The proposal was the result of a joint effort by DG Okonjo-Iweala working with Deputy Director-General Anabel González together with an informal group of ministers to bring about what could be a meaningful proposal that could provide a platform to be built upon by the whole membership.

In their discussions, the Quad adopted a problem-solving approach aimed at identifying practical ways of clarifying, streamlining and simplifying how governments can override patent rights, under certain conditions, to enable diversification of production of COVID-19 vaccines.

The text was shared by the chair of the TRIPS Council, Ambassador Lansana Gberie of Sierra Leone, with the full membership, opening the door to the text-based negotiations that resulted  in the agreement reached at MC12.

Non-violation and situation complaints

WTO members agreed in advance of MC12 on a draft ministerial decision on so-called non-violation and situation complaints (NVSCs) in the area of intellectual property (IP). The decision was adopted at MC12.

Under the draft decision, the TRIPS Council was asked to continue its discussions on this issue and to make recommendations to the 13th WTO Ministerial Conference. In the meantime, members would refrain from bringing such cases to the dispute settlement system.

Non-violation and situation complaints refer to whether and under what conditions members should be able to bring WTO dispute complaints where they consider that another member's action, or a particular situation, has deprived them of an expected advantage under the TRIPS Agreement, even though no obligation under the Agreement has been violated.

To date, only a dozen WTO dispute settlement proceedings have been initiated which involve non-violation complaints. None of those non-violation complaints have been successful.

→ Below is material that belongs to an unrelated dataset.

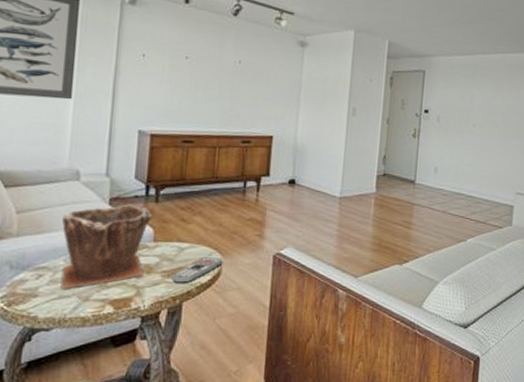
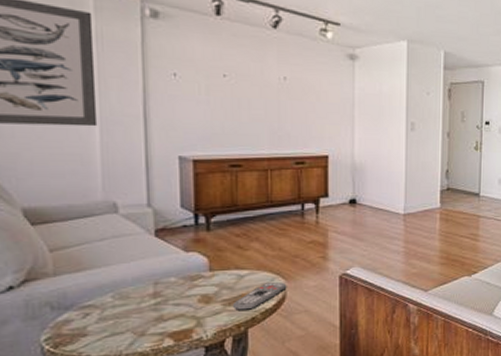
plant pot: present [60,204,153,290] -> none [102,234,205,327]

Under Article 64.2 of the TRIPS Agreement, a “moratorium” was established prohibiting non-violation complaints on IP rights for the first five years after the establishment of the WTO (i.e. 1995–99), after which members were to make recommendations to the Ministerial Conference, the WTO's highest decision-making body, for approval. This moratorium has been extended a number of times since, from one Ministerial Conference to the next.

Members have historically differed on whether such non-violation cases are feasible in intellectual property. Some delegations consider non-violation complaints essential to maintaining the proper balance of rights and obligations also within the TRIPS Agreement by helping to ensure that legitimate obligations are not circumvented or avoided. Others believe there is no place for the application of non-violation complaints in intellectual property because of the nature of the TRIPS Agreement and the legal insecurity and curtailment of flexibilities that could ensue, and thus favour their complete ban in the TRIPS area.

The Ministerial Decision on “TRIPS non-violation and situation complaints” adopted at MC12 says:

We take note of the work done by the Council for Trade-Related Aspects of Intellectual Property Rights pursuant to the General Council Decision of 10 December 2019 on "TRIPS Non-Violation and Situation Complaints" (WT/L/1080), and direct it to continue its examination of the scope and modalities for complaints of the types provided for under subparagraphs 1(b) and 1(c) of Article XXIII of GATT 1994 and make recommendations to the 13th Ministerial Conference. It is agreed that, in the meantime, Members will not initiate such complaints under the TRIPS Agreement.